Devil’s claw (Harpagophytum procumbens) is a member of the sesame family; its name derives from tiny hooks that cover its fruit. It is a traditional medicine in the Kalahari region of southern Africa (Mncwangi 2012).
Laboratory studies show that devil’s claw has antimicrobial, anti-inflammatory, antioxidant, and pain-relieving properties (Mncwangi 2012; Georgiev 2013). Additional evidence indicates that devil’s claw extract inhibits expression of the inflammatory mediators tumor necrosis factor–alpha (TNF-α) and cyclooxygenase-2 (COX-2) (Fiebich 2012).
Two case studies suggest lymphoma regression in two patients with low-grade follicular lymphoma following the use of devil’s claw supplements without chemotherapy. Although these initial reports are compelling, more research is needed to determine the role of devil’s claw in treating lymphoma (Wilson 2009).
Ayurvedic Herbs with Anti-Lymphoma Activity
Herbal research in lymphoma is limited mostly to laboratory and animal studies and not to clinical use. However, an evidence-based review examining the safety and efficacy of herbal medicine use by lymphoma patients found that several herbs are commonly used both during and after lymphoma treatment. This study discovered that lymphoma patients include herbal extracts in their treatment protocols based on positive results of laboratory studies and because historically they have been used in Traditional Chinese Medicine and Ayurvedic medicine to treat lymphoma (Ben-Arye 2010).
○ ○ ○ ○
Extend the passage on herbal medicine and lymphoma, picking up right after its final sentence.
○ ○ ○ ○
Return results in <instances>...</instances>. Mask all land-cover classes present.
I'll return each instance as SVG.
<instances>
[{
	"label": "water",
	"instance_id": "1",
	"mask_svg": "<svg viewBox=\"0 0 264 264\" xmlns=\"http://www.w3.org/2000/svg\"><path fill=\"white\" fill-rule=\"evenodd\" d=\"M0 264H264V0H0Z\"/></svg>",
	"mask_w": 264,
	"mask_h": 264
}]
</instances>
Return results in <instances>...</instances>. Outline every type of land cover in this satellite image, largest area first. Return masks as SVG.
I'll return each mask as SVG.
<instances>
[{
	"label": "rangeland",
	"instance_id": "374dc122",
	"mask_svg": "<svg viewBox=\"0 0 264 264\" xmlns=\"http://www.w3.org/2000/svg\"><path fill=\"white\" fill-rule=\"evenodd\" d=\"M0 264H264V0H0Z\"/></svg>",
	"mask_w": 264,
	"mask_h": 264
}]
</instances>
○ ○ ○ ○
*EXERCISE ANSWER:*
Four herbs used in ancient Indian (Ayurvedic) medicine – turmeric (Curcuma longa L.) (CL), guduchi (Tinospora cordifolia [wild]) (TC), holy basil/tulsi (Ocimum sanctum L.) (OS), and Indian Plum (Zizyphus mauritiana Lam.) (ZM) – were tested for their anti-tumor activity in lymphoma-bearing mice. Oral administration of crude herb (with human equivalent dose ranges of 1050-1190 mg CL; 1120-1190 mg TC; 980-1260 mg OS; and 1050-1190 mg ZM) increased the survival time of lymphoma-bearing mice. The most potent anti-lymphoma activity was exhibited by Tinospora cordifolia (followed by Z. mauritiana, curcumin, and O. sanctum, respectively) (Adhvaryu 2008). Tinospora cordifolia is readily available and has an excellent safety profile. It is used in general debility, digestive disturbances, urinary problems, and fever (Kapil 1997).
Tinospora cordifolia. Tinospora cordifolia has anti-cancer, adaptogenic, anti-inflammatory, antipyretic (fever-reducing), antioxidant, and immune system-balancing properties (Jagetia 2006; Adhvaryu 2008). It enhanced some aspects of anti-tumor immunity in mice (Singh 2005). Administration of Tinospora cordifolia whole plant extract to animals increases the recruitment of macrophages in response to lymphoma growth in T cell lymphoma-bearing mice (Singh 2006).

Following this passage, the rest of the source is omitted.